The Community Court opened in 1998 as an alternative for handling low-level and nonviolent cases such as public drinking and loitering, with defendants often being ordered to perform community service. It was the nation’s second full-time court of its kind, modeled after Manhattan’s Midtown Community Court that opened in 1993.
“Our defendants ‘pay back’ the community for their violation,” Norko wrote in a letter announcing his retirement last year. “However, in having a defendant perform community service in the neighborhoods affected by their behavior, we are trying to connect the person with a sense of belonging and contributing to the community.”
The court has won several honors, including being named a mentor to courts across the country by the U.S. Department of Justice and Center for Court Innovation.
Norko himself won a national honor last year — the American Bar Association’s Franklin N. Flaschner Award for outstanding judge in a specialized court.
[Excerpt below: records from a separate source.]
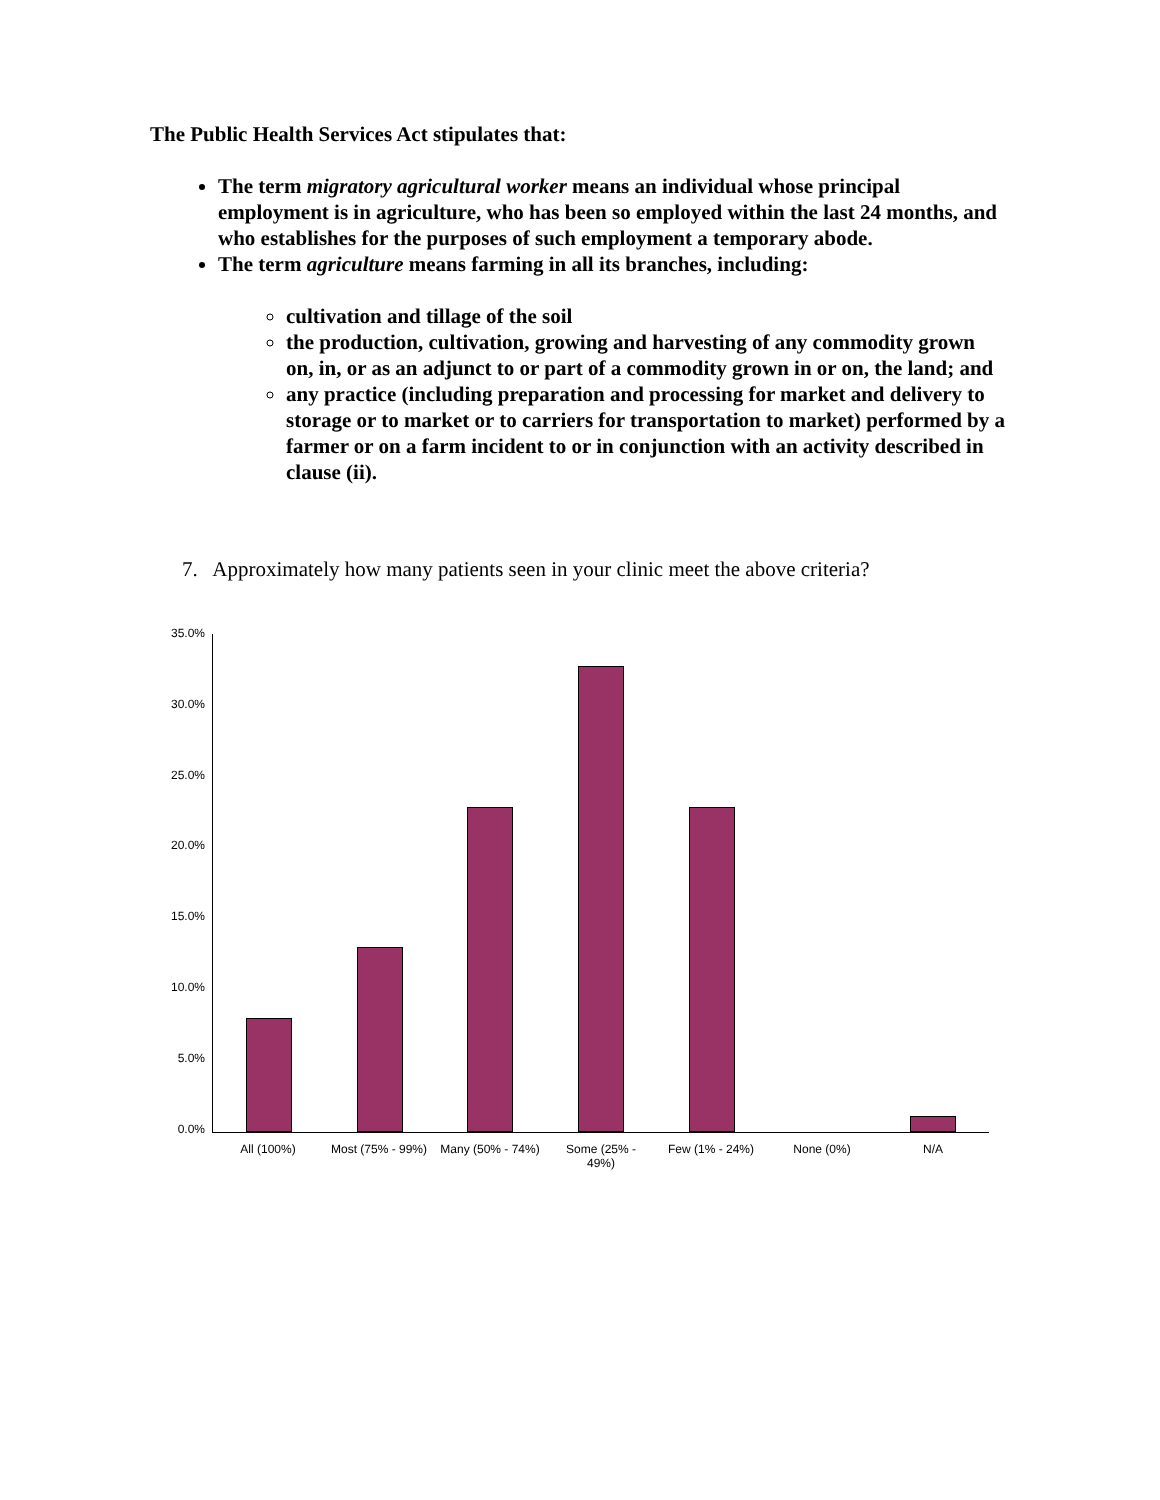The Public Health Services Act stipulates that:
The term migratory agricultural worker means an individual whose principal employment is in agriculture, who has been so employed within the last 24 months, and who establishes for the purposes of such employment a temporary abode.
The term agriculture means farming in all its branches, including:
cultivation and tillage of the soil
the production, cultivation, growing and harvesting of any commodity grown on, in, or as an adjunct to or part of a commodity grown in or on, the land; and
any practice (including preparation and processing for market and delivery to storage or to market or to carriers for transportation to market) performed by a farmer or on a farm incident to or in conjunction with an activity described in clause (ii).
7. Approximately how many patients seen in your clinic meet the above criteria?
35.0%
30.0%
25.0%
20.0%
15.0%
10.0%
5.0%
0.0%
All (100%)
Most (75% - 99%)
Many (50% - 74%)
Some (25% -
49%)
Few (1% - 24%) None (0%) N/A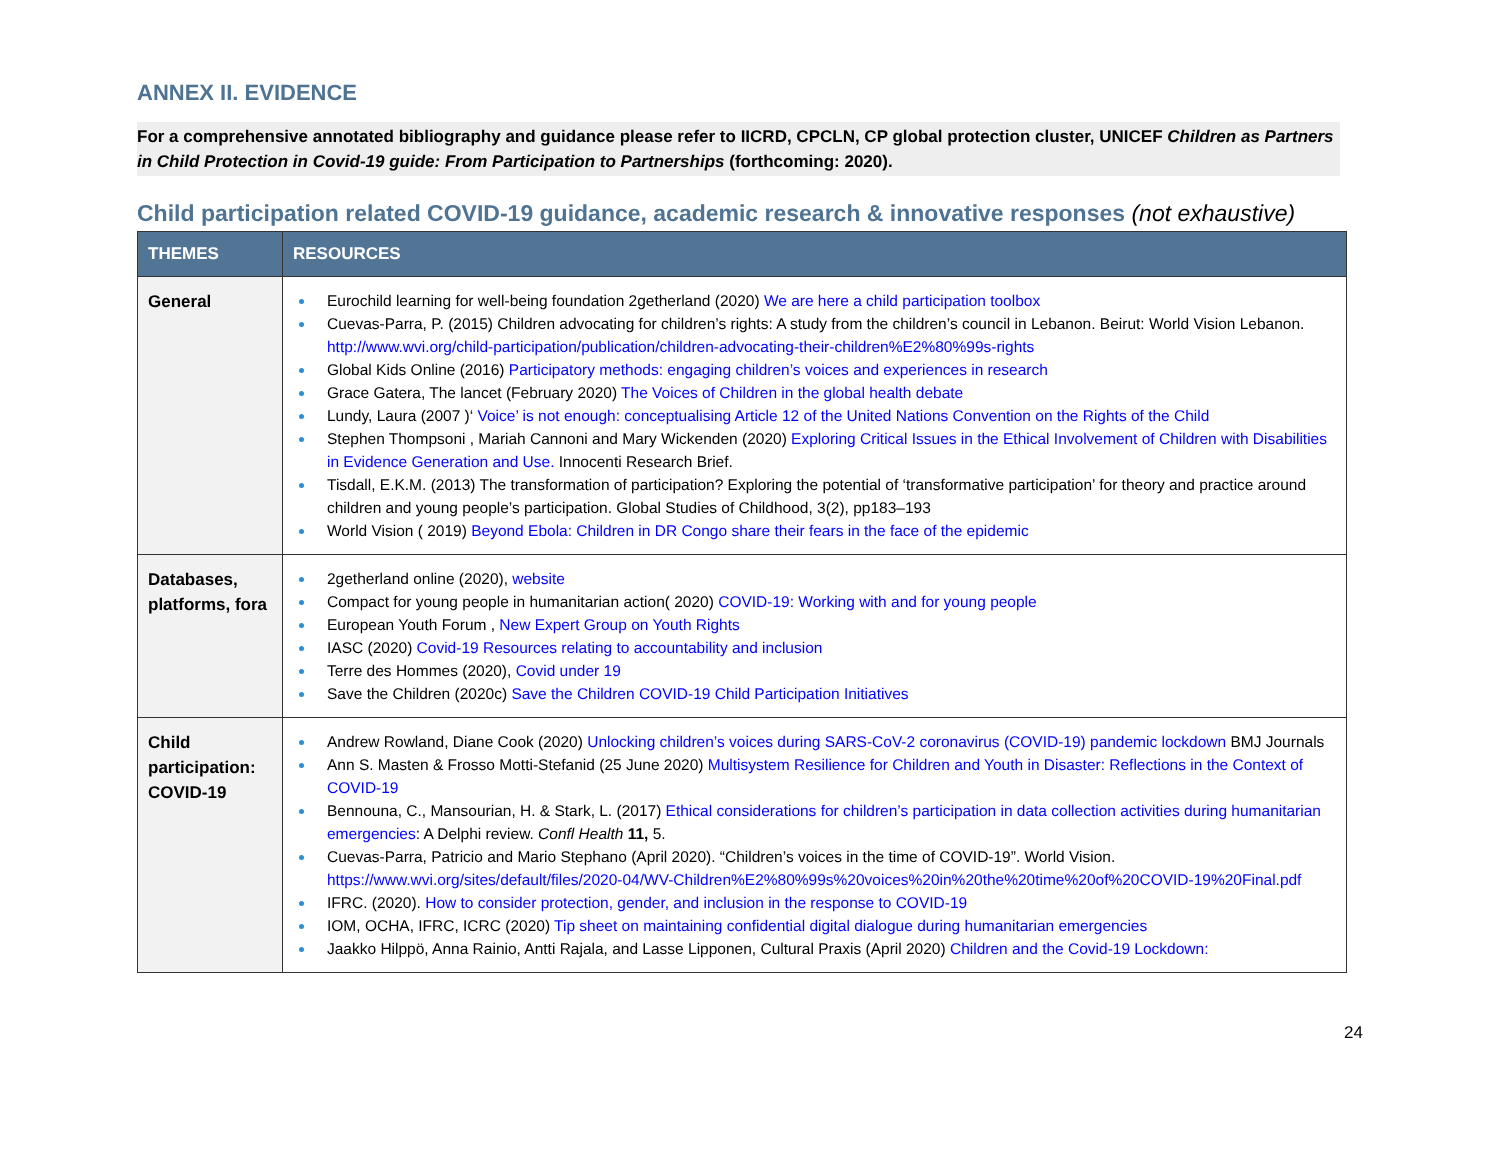ANNEX II. EVIDENCE
For a comprehensive annotated bibliography and guidance please refer to IICRD, CPCLN, CP global protection cluster, UNICEF Children as Partners in Child Protection in Covid-19 guide: From Participation to Partnerships (forthcoming: 2020).
Child participation related COVID-19 guidance, academic research & innovative responses (not exhaustive)
| THEMES | RESOURCES |
| --- | --- |
| General | Eurochild learning for well-being foundation 2getherland (2020) We are here a child participation toolbox Cuevas-Parra, P. (2015) Children advocating for children’s rights: A study from the children’s council in Lebanon. Beirut: World Vision Lebanon. http://www.wvi.org/child-participation/publication/children-advocating-their-children%E2%80%99s-rights Global Kids Online (2016) Participatory methods: engaging children’s voices and experiences in research Grace Gatera, The lancet (February 2020) The Voices of Children in the global health debate Lundy, Laura (2007 )‘ Voice’ is not enough: conceptualising Article 12 of the United Nations Convention on the Rights of the Child Stephen Thompsoni , Mariah Cannoni and Mary Wickenden (2020) Exploring Critical Issues in the Ethical Involvement of Children with Disabilities in Evidence Generation and Use. Innocenti Research Brief. Tisdall, E.K.M. (2013) The transformation of participation? Exploring the potential of ‘transformative participation’ for theory and practice around children and young people’s participation. Global Studies of Childhood, 3(2), pp183–193 World Vision ( 2019) Beyond Ebola: Children in DR Congo share their fears in the face of the epidemic |
| Databases, platforms, fora | 2getherland online (2020), website Compact for young people in humanitarian action( 2020) COVID-19: Working with and for young people European Youth Forum , New Expert Group on Youth Rights IASC (2020) Covid-19 Resources relating to accountability and inclusion Terre des Hommes (2020), Covid under 19 Save the Children (2020c) Save the Children COVID-19 Child Participation Initiatives |
| Child participation: COVID-19 | Andrew Rowland, Diane Cook (2020) Unlocking children’s voices during SARS-CoV-2 coronavirus (COVID-19) pandemic lockdown BMJ Journals Ann S. Masten & Frosso Motti-Stefanid (25 June 2020) Multisystem Resilience for Children and Youth in Disaster: Reflections in the Context of COVID-19 Bennouna, C., Mansourian, H. & Stark, L. (2017) Ethical considerations for children’s participation in data collection activities during humanitarian emergencies : A Delphi review. Confl Health 11, 5. Cuevas-Parra, Patricio and Mario Stephano (April 2020). “Children’s voices in the time of COVID-19”. World Vision. https://www.wvi.org/sites/default/files/2020-04/WV-Children%E2%80%99s%20voices%20in%20the%20time%20of%20COVID-19%20Final.pdf IFRC. (2020). How to consider protection, gender, and inclusion in the response to COVID-19 IOM, OCHA, IFRC, ICRC (2020) Tip sheet on maintaining confidential digital dialogue during humanitarian emergencies Jaakko Hilppö, Anna Rainio, Antti Rajala, and Lasse Lipponen, Cultural Praxis (April 2020) Children and the Covid-19 Lockdown: |
24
Judge Patrick Carroll III, the state’s chief court administrator, said Norko was known for being a compassionate, yet firm, judge.
“He was hardworking, personable, committed and 100% dedicated to ensuring that every single person who appeared before him had meaningful access to justice,” Carroll said.
Norko began his legal career in 1970 as a legal aid lawyer for the poor. Democratic Gov. William O’Neill nominated him to the bench in 1985.